Before this weekend, I believed I was a skilled fly fisherman. This was prior to going out on the Rogue with the hooked on life crew. I’ve spent time on rivers and trout streams all over Oregon, I have a good grasp on matching the hatch and delivering a natural presentation to many hard to reach holes. I’ve pulled 20′ trout out of small desert streams and learned to track where fish will be at certain times of the year.

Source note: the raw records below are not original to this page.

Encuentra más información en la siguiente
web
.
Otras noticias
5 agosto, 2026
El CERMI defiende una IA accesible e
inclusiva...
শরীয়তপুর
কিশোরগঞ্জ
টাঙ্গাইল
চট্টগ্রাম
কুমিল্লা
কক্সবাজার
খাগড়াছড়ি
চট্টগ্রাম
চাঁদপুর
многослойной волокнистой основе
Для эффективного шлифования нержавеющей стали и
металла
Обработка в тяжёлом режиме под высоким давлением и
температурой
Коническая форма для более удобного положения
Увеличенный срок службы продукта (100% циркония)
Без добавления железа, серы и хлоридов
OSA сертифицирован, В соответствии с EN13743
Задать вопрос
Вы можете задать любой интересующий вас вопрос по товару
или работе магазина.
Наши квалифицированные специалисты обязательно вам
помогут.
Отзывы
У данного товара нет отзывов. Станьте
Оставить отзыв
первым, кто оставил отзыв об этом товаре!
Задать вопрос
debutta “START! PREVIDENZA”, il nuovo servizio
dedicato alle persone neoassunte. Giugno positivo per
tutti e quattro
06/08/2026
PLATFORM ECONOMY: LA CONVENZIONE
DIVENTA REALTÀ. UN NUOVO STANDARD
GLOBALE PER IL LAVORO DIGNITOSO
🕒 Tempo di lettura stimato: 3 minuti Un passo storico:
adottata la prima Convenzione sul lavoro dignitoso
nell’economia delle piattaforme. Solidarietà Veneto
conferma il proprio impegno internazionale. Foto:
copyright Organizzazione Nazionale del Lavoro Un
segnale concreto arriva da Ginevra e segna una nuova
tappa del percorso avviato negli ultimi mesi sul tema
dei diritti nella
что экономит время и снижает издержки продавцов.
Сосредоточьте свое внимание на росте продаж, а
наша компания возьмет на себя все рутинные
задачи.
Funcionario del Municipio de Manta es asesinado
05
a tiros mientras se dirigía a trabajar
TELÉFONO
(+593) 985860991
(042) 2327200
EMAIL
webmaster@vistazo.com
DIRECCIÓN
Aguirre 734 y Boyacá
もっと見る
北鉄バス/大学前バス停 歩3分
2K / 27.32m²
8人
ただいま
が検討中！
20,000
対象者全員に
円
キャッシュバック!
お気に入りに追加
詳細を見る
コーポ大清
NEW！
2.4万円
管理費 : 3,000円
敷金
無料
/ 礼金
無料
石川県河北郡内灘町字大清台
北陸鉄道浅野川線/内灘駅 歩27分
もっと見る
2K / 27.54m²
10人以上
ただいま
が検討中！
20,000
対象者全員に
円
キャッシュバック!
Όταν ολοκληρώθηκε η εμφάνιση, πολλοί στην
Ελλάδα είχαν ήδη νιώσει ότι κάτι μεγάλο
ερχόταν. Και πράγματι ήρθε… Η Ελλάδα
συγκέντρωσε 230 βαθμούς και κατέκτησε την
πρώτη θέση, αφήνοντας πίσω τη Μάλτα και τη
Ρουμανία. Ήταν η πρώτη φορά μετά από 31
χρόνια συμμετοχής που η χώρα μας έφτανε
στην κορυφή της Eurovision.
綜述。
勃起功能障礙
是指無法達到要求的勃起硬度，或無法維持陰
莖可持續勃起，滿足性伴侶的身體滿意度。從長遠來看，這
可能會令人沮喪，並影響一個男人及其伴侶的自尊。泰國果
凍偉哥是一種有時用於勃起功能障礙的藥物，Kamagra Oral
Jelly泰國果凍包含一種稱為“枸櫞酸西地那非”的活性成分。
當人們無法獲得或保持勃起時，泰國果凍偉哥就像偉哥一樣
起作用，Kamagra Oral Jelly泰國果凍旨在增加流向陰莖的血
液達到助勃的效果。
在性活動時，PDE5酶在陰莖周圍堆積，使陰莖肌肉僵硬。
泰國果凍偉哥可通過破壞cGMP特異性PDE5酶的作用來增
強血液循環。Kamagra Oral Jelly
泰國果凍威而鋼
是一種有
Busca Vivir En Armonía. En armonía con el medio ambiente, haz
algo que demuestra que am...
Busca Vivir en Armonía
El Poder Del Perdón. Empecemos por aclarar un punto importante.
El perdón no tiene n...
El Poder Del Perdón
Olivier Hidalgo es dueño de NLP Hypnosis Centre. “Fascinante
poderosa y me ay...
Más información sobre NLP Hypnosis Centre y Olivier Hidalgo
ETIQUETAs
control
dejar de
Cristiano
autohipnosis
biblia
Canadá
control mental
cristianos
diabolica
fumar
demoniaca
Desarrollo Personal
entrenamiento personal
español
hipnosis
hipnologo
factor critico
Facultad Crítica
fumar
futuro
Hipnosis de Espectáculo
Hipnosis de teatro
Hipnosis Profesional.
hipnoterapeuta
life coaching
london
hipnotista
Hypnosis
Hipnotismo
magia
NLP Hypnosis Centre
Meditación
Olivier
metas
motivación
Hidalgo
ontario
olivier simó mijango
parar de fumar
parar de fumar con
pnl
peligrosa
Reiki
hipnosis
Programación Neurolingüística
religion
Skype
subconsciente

After a couple hours of targeting summer steelhead with Mark and TJ, however, I realized I was woefully mistaken. Mark was casually roll casting across the river and TJ hooked up with the first fish of the day on maybe his second cast. I was, in a word, incompetent. I had no idea how to mend properly and the concept of stacking mends was completely foreign to me. All of my previous fishing experience accounted for nothing as I was essentially starting from scratch. This was a whole new way of fishing, one that resembled a form of art.



After multiple hookups for Mark and TJ and many bungled casts from me, we stumbled upon a salmon hole. After putting my first cast into a tree, I hooked up with a nice 18lb king. We ended up with 4 salmon on the day, which was completely unexpected. Despite the good day of Salmon fishing, I found myself itching to keep practicing this new way of fishing. As the sun began to set, my casts were slowly improving and I was beginning to feel a bit more confident. With Table Rock on the right side of the river downstream from us and the sun (which was glowing red from the smoke saturated valley)on the left side, it made for a truly aesthetic experience.



Thwap! Went my indicator as I ripped into a gorgeous chrome steelhead for the first time on the day. As line started to peel off my reel, I could feel the monkey slide off my back as I knew I was getting better at this. By the time the fish reached the net I was ecstatic and all the frustration from the struggles of the day had melted away. You don’t always get these moments of redemption on the river, but I took it as a sign to stick with it and not give up. It’s times like these that make fly fishing more than just a hobby to me, it really is a way of life.



By the time we were taking out it was pitch black and the crickets were chirping in full force. As the night started to cool, I could feel the first traces of fall in the air and my mind strayed to future fishing trips and the hope of mastering these new techniques. I’m still a work in progress, but that is exactly where I want to be.